The fall has been hard for Alex Rodriguez, a player who was once regarded as the MLB‘s best. Since his trade to the New York Yankees before the 2004 season, things have been tough for A-Rod. What began with complaints over his inability to perform in the playoffs eventually developed into multiple scandals involving his performance-enhancing-drug use, multiple surgeries and the gradual loss of his hitting ability.
Even though Rodriguez has not hit over .300 since 2008, the most prominent sign of his decline was his lack of power last season. After hitting at least 30 home runs every year from 1998 until 2010, and still hitting 16 in 99 games in 2011, A-Rod only hit 18 homers with 57 RBI over 122 games in 2012. In addition, he matched his career-low in doubles for seasons where he played over 100 games with 17.
There can be an argument made that Rodriguez’s stats during the 2012 regular season were respectable, but the wheels came flying off during the postseason. He went 3-for-25 during the Yankees’ two-round playoff run, and was benched by manager Joe Girardi, first being pinch-hit for in game 3 of the Division Series and then sitting out three of the team’s final six games.
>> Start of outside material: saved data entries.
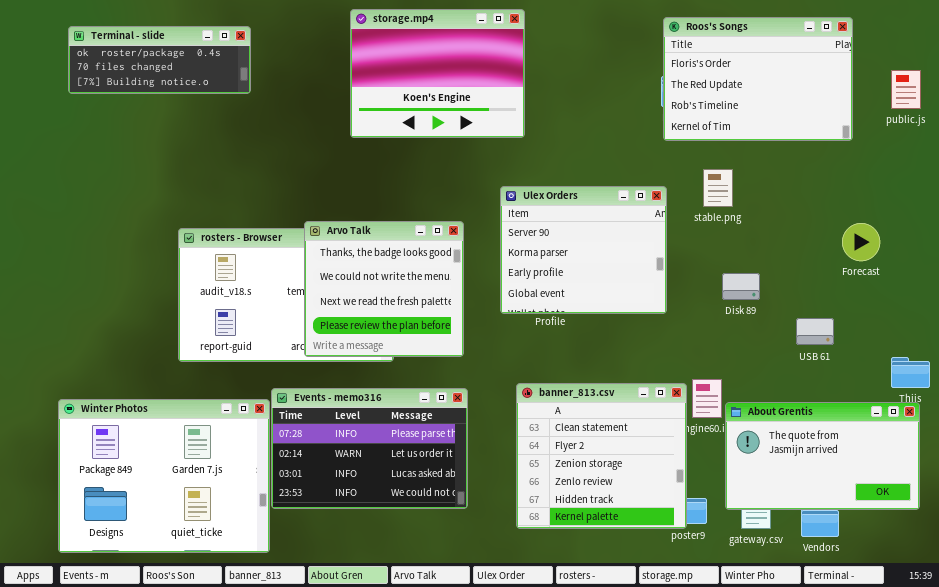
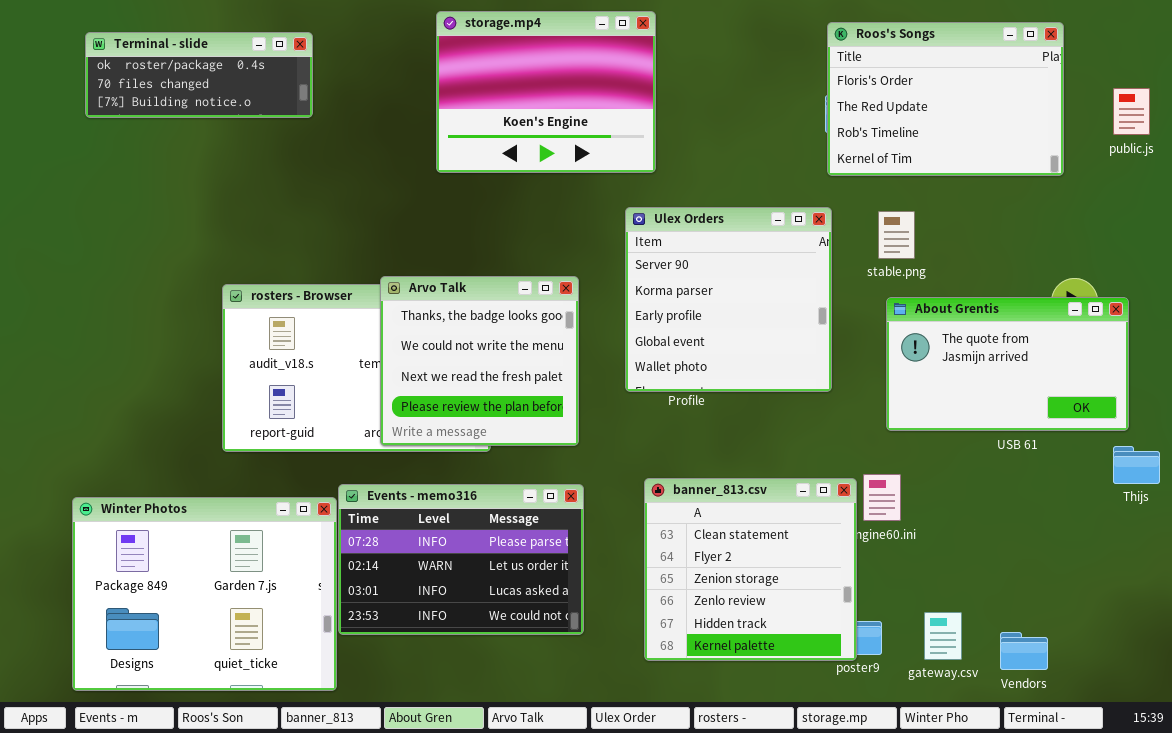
Ulex Orders: [500,186,667,314] -> [625,207,832,392], resized
About Grentis: [725,402,920,510] -> [886,297,1129,431], moved

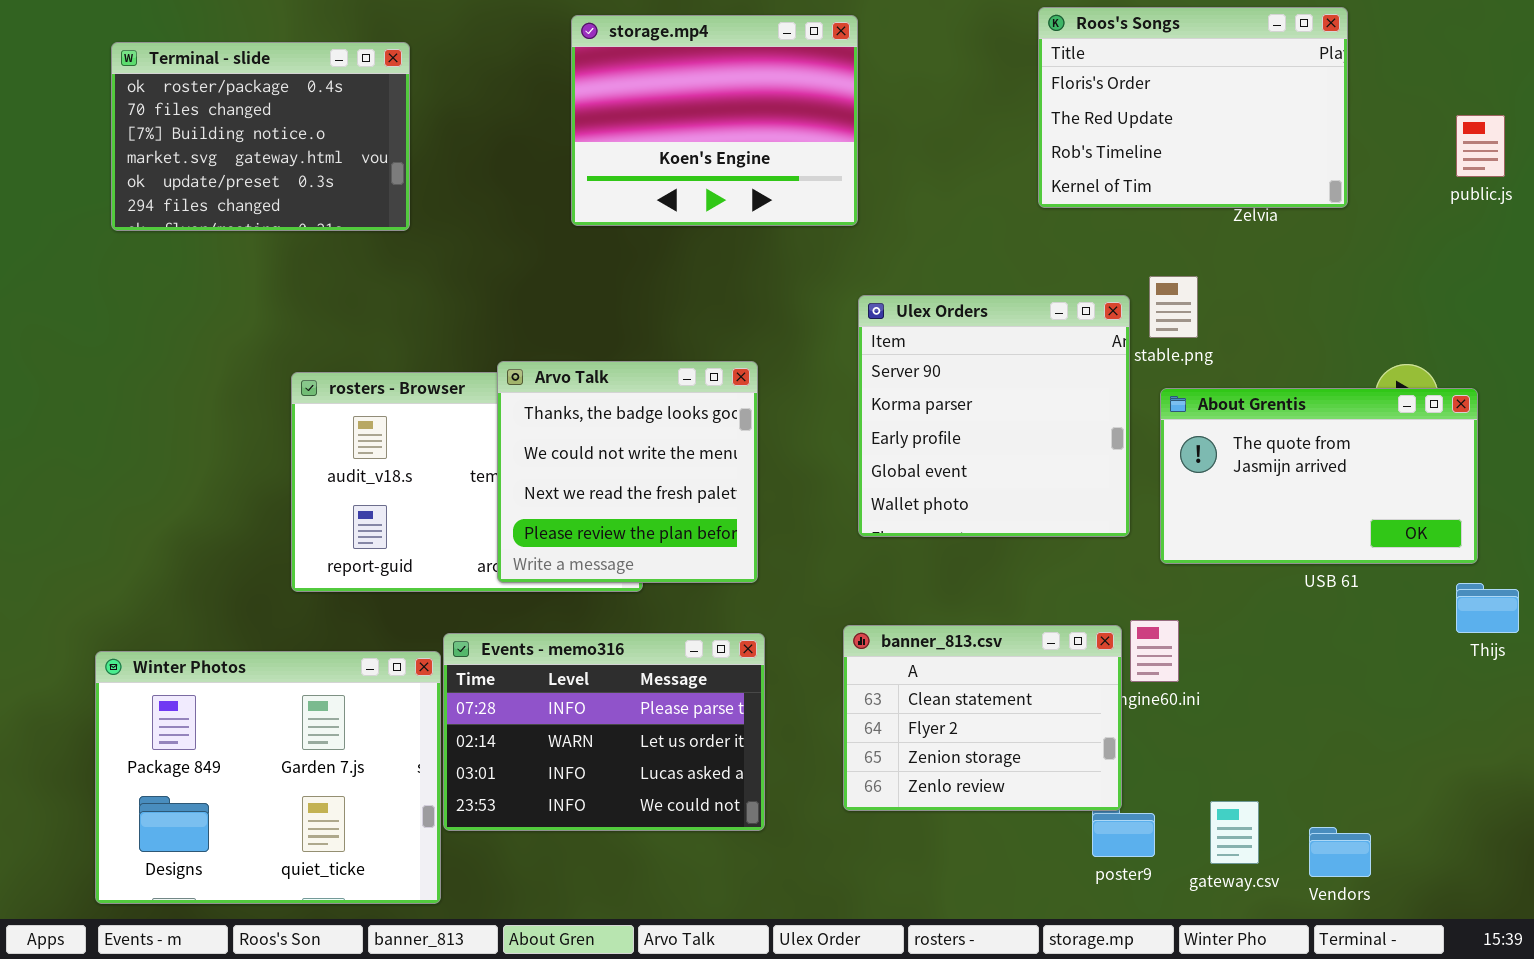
Roos's Songs: [827,22,1064,176] -> [1038,7,1348,208], moved
Terminal - slide: [85,32,313,118] -> [111,42,410,231], resized
Ulex Orders: [625,207,832,392] -> [858,295,1130,537], moved
banner_813.csv: [644,478,857,661] -> [843,625,1122,811], resized

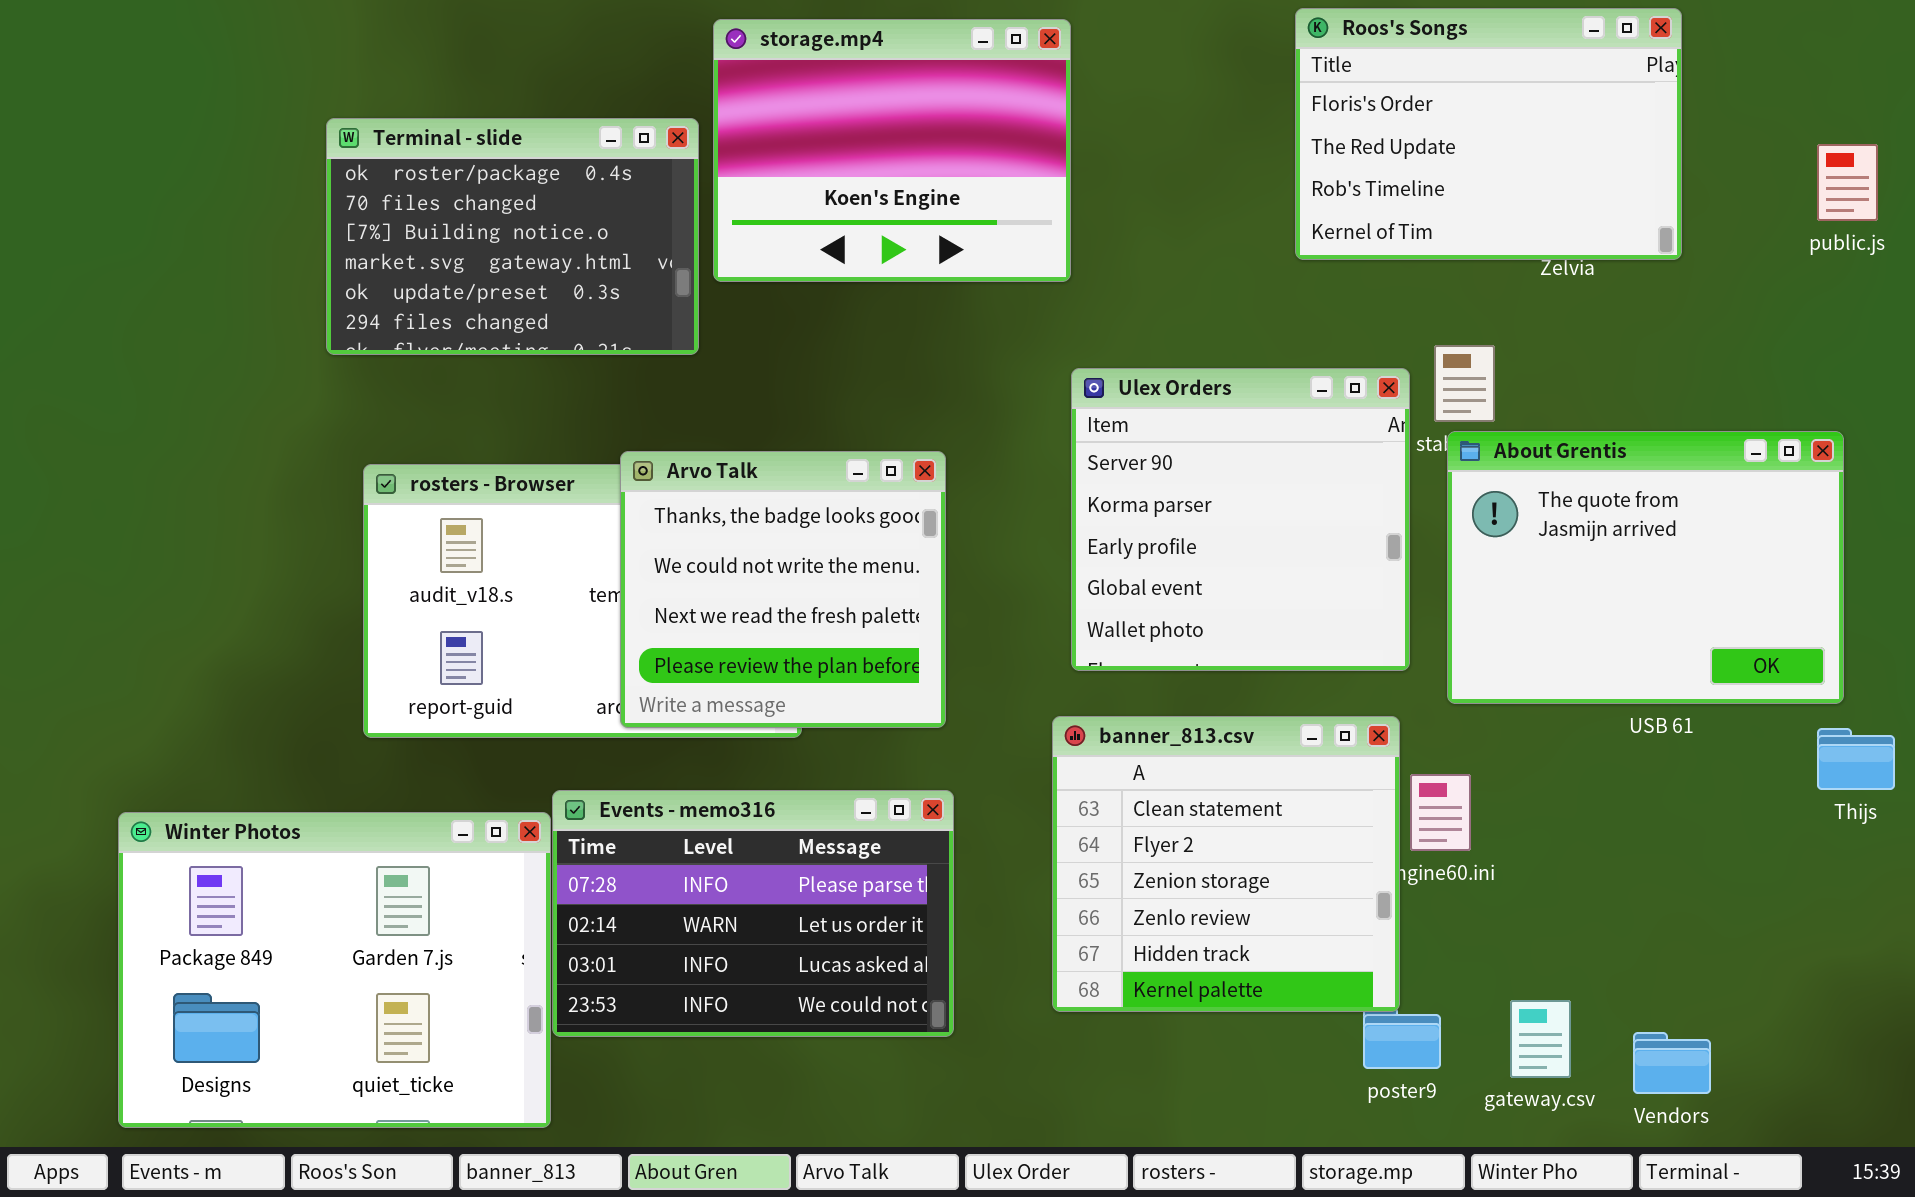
Terminal - slide: [111,42,410,231] -> [326,118,699,355], moved
About Grentis: [1160,388,1478,564] -> [1447,431,1844,704], resized
banner_813.csv: [843,625,1122,811] -> [1052,716,1400,1012], resized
Rodriguez had hip surgery following the 2012 season, and things have been crazy for him since then. After rumors that he would miss the entirety of 2013, Rodriguez has rehabbed ahead of schedule and played in his first minor league rehab game Tuesday, following a dispute with general manager Brian Cashman which seemed to indicate that Rodriguez playing again had not been in the Yankees’ plans. Logically, it would seem that A-Rod could be somewhat of an upgrade over the Yankees’ current third base situation. The team has used five different players at third this year and is currently relying on 26-year-old rookie David Adams, who is hitting .178. Even with his struggles, Rodriguez has never hit lower than .270 and can be a near-replacement-level player.
Ultimately, Rodriguez is never going to be the player that he was before 2008, which is understandable since he is 37 years old. The issue Rodriguez should be concerned with is being able to put up numbers roughly similar to those that he put up in the last several years. For now, Rodriguez’s identity is just that of the most followed around slightly-below-average third baseman in baseball. Even though he is not what he was, Rodriguez is going to continue to be followed by the media; ESPN even showed his rehab assignment at-bats on Tuesday night. With his profile, it is impossible for Rodriguez to get away from controversy. It’s a certainty that A-Rod will never be an elite player again, but if he can’t be more serviceable than what the Yankees have at third right now, it isn’t worth it for the Yankees to put up with his drama. As baseball’s most controversial player, Rodriguez needs to put up respectable numbers if he wants to stick around.